How to profile multi-threaded C++ application on Linux?

I used to do all my Linux profiling with gprof.
However, with my multi-threaded application, it's output appears to be inconsistent.
Now, I dug this up:
http://sam.zoy.org/writings/programming/gprof.html
However, it's from a long time ago and in my gprof output, it appears my gprof is listing functions used by non-main threads.
So, my questions are:
In 2010, can I easily use gprof to profile multi-threaded Linux C++ applications? (Ubuntu 9.10)
What other tools should I look into for profiling?
Edit: added another answer on poor man's profiler, which IMHO is better for multithreaded apps.
Have a look at oprofile. The profiling overhead of this tool is negligible and it supports multithreaded applications---as long as you don't want to profile mutex contention (which is a very important part of profiling multithreaded applications)
Have a look at poor man's profiler. Surprisingly there are few other tools that for multithreaded applications do both CPU profiling and mutex contention profiling, and PMP does both, while not even requiring to install anything (as long as you have gdb).
Try modern linux profiling tool, the perf (perf_events): https://perf.wiki.kernel.org/index.php/Tutorial and http://www.brendangregg.com/perf.html:
perf record ./application
# generates profile file perf.data
perf report
Have a look at Valgrind.
A Paul R said, have a look at Zoom. You can also use lsstack, which is a low-tech approach but surprisingly effective, compared to gprof.
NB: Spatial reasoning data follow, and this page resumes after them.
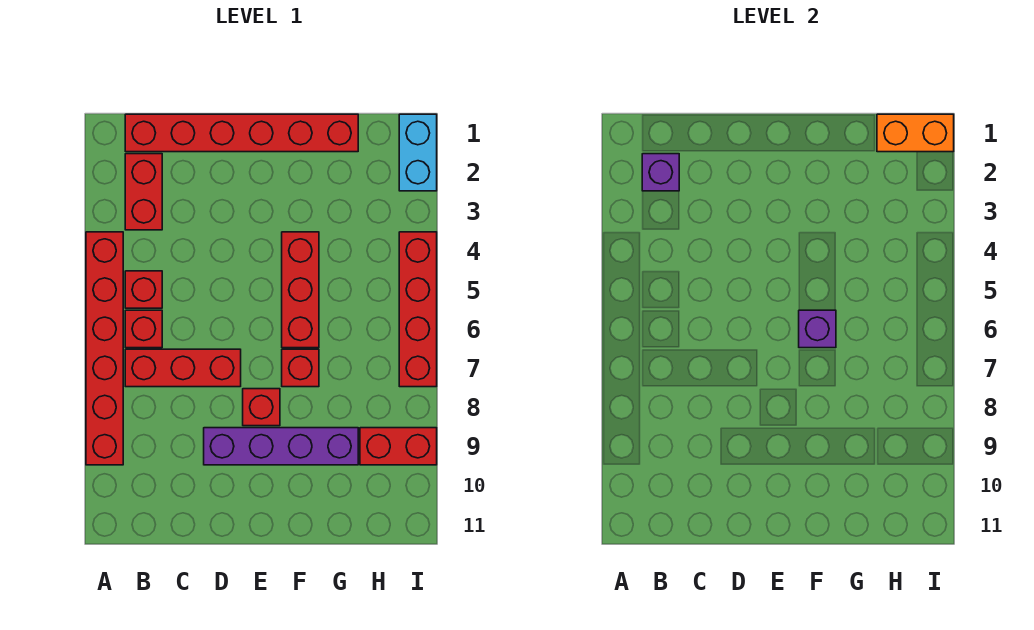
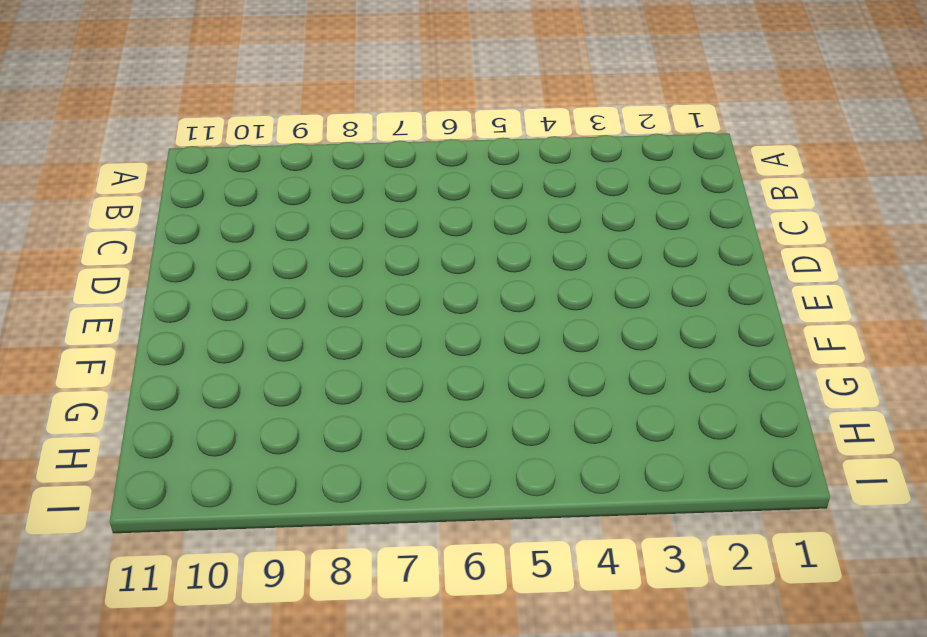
none -> red 1x6 brick [86,232,123,465]
none -> red 1x6 brick [125,114,358,152]
none -> red 1x2 brick [125,154,162,230]

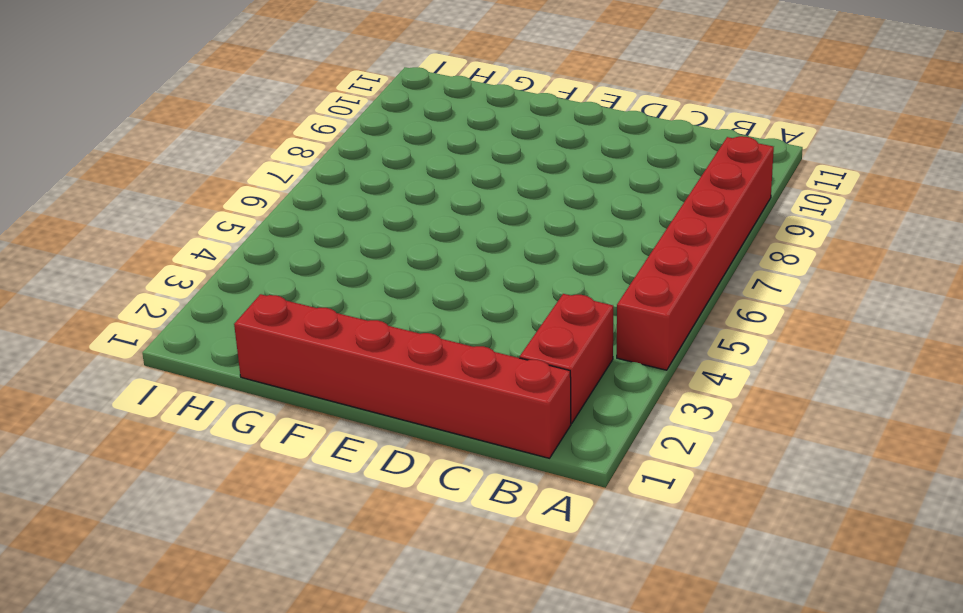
none -> red 1x1 brick [125,271,162,308]
none -> red 1x1 brick [125,310,162,348]
none -> red 1x3 brick [125,349,241,387]

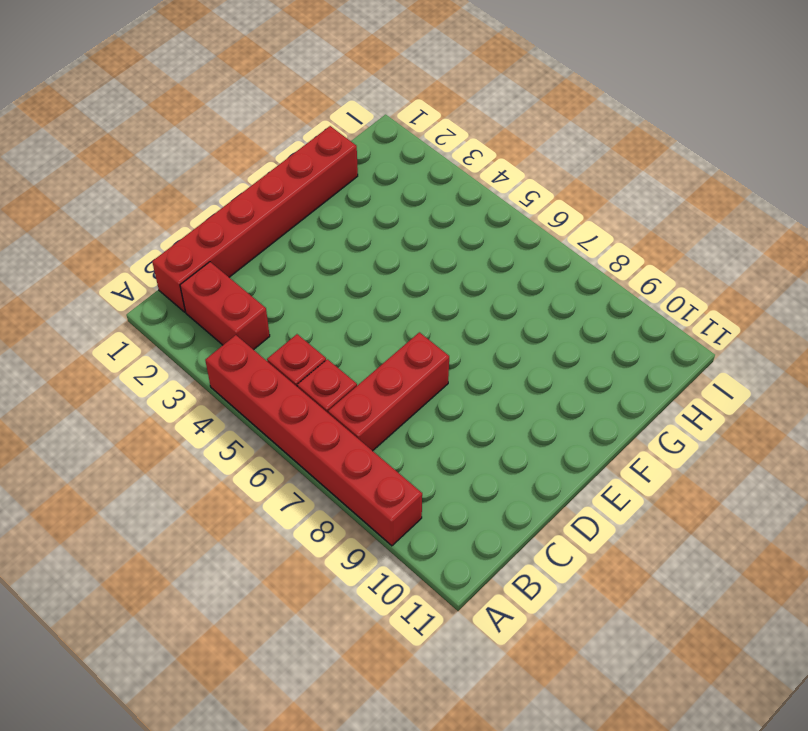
none -> purple 1x4 brick [204,428,358,465]
none -> red 1x1 brick [243,389,280,426]
none -> red 1x3 brick [282,232,319,348]

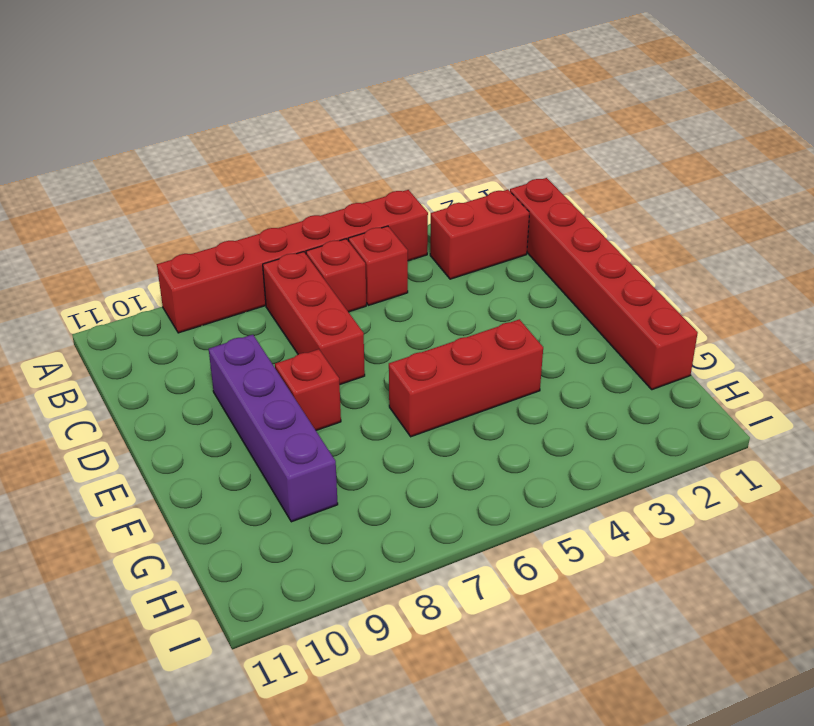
none -> red 1x1 brick [282,349,319,387]
none -> red 1x2 brick [360,428,437,465]
none -> cyan 1x2 brick [399,114,437,191]

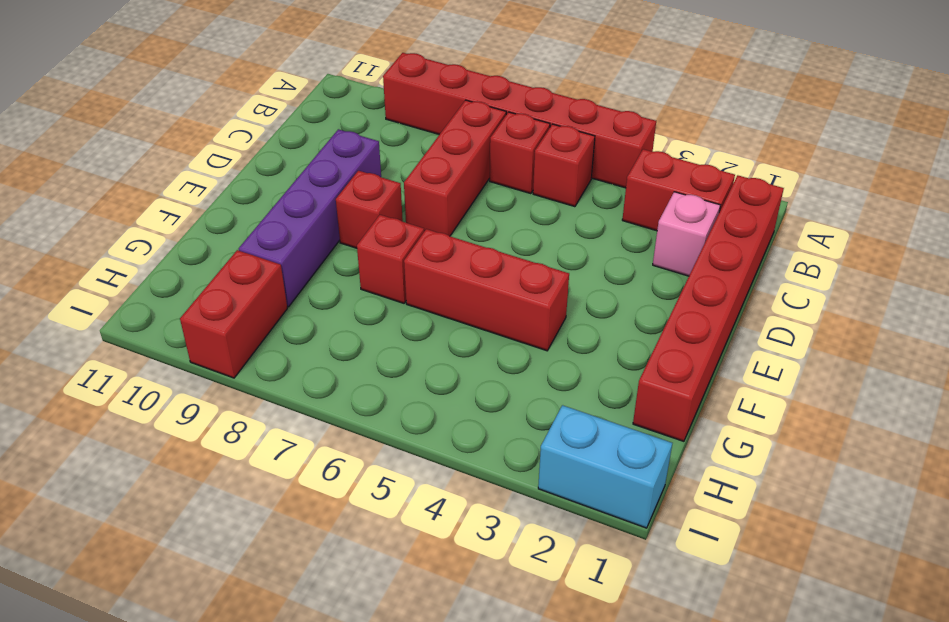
pink 1x1 brick [653,192,720,276] -> none
none -> red 1x4 brick [399,232,437,387]
none -> purple 1x1 brick [642,154,679,191]
none -> purple 1x1 brick [799,310,836,348]

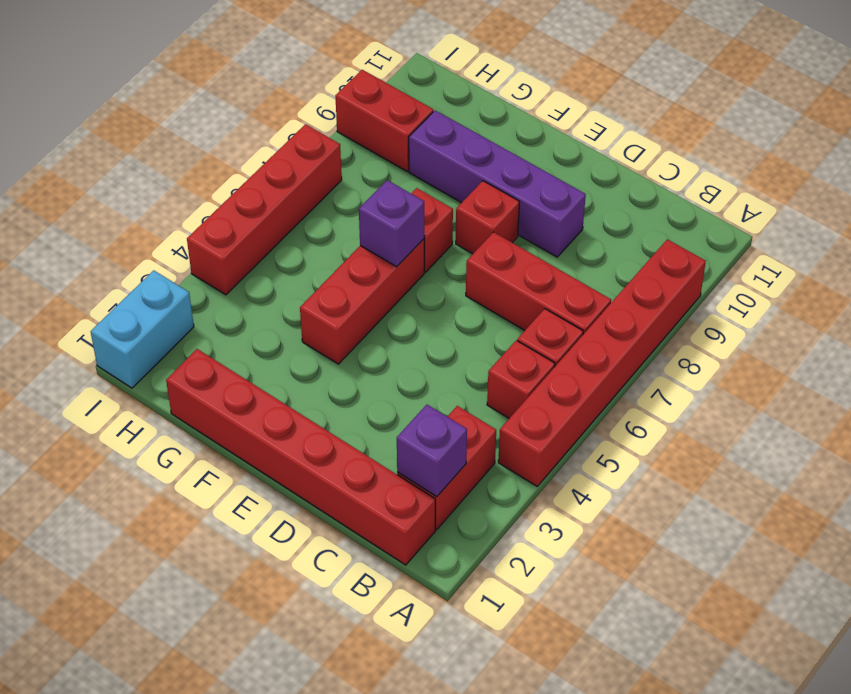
none -> orange 1x2 brick [877,114,954,152]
Added: Since you clarified that you are running OpenGL at 33ms, my prior recommendation stands. In addition, what I personally have done in situations like that is both effective and non-intuitive. Just get it running with a typical or problematic workload, and just stop it, manually, in its tracks, and see what it's doing and why. Do this several times.
Now, if it only occasionally misbehaves, you would like to stop it only while it's misbehaving. That's not easy, but I've used an alarm-clock interrupt set for just the right delay. For example, if one frame out of 100 takes more than 33ms, at the start of a frame, set the timer for 35ms, and at the end of a frame, turn it off. That way, it will interrupt only when the code is taking too long, and it will show you why. Of course, one sample might miss the guilty code, but 20 samples won't miss it.
I tried valgrind and gprof. It is a crying shame that none of them work well with multi-threaded applications. Later, I found Intel VTune Amplifier. The good thing is, it handles multi-threading well, works with most of the major languages, works on Windows and Linux, and has many great profiling features. Moreover, the application itself is free. However, it only works with Intel processors.
You can randomly run pstack to find out the stack at a given point. E.g. 10 or 20 times.
The most typical stack is where the application spends most of the time (according to experience, we can assume a Pareto distribution).
You can combine that knowledge with strace or truss (Solaris) to trace system calls, and pmap for the memory print.
If the application runs on a dedicated system, you have also sar to measure cpu, memory, i/o, etc. to profile the overall system.
Since you didn't mention non-commercial, may I suggest Intel's VTune. It's not free but the level of detail is very impressive (and the overhead is negligible).
Putting a slightly different twist on matters, you can actually get a pretty good idea as to what's going on in a multithreaded application using ftrace and kernelshark. Collecting the right trace and pressing the right buttons and you can see the scheduling of individual threads.
Depending on your distro's kernel you may have to build a kernel with the right configuration (but I think that a lot of them have it built in these days).
Microprofile is another possible answer to this. It requires hand-instrumentation of the code, but it seems like it handles multi-threaded code pretty well. And it also has special hooks for profiling graphics pipelines, including what's going on inside the card itself.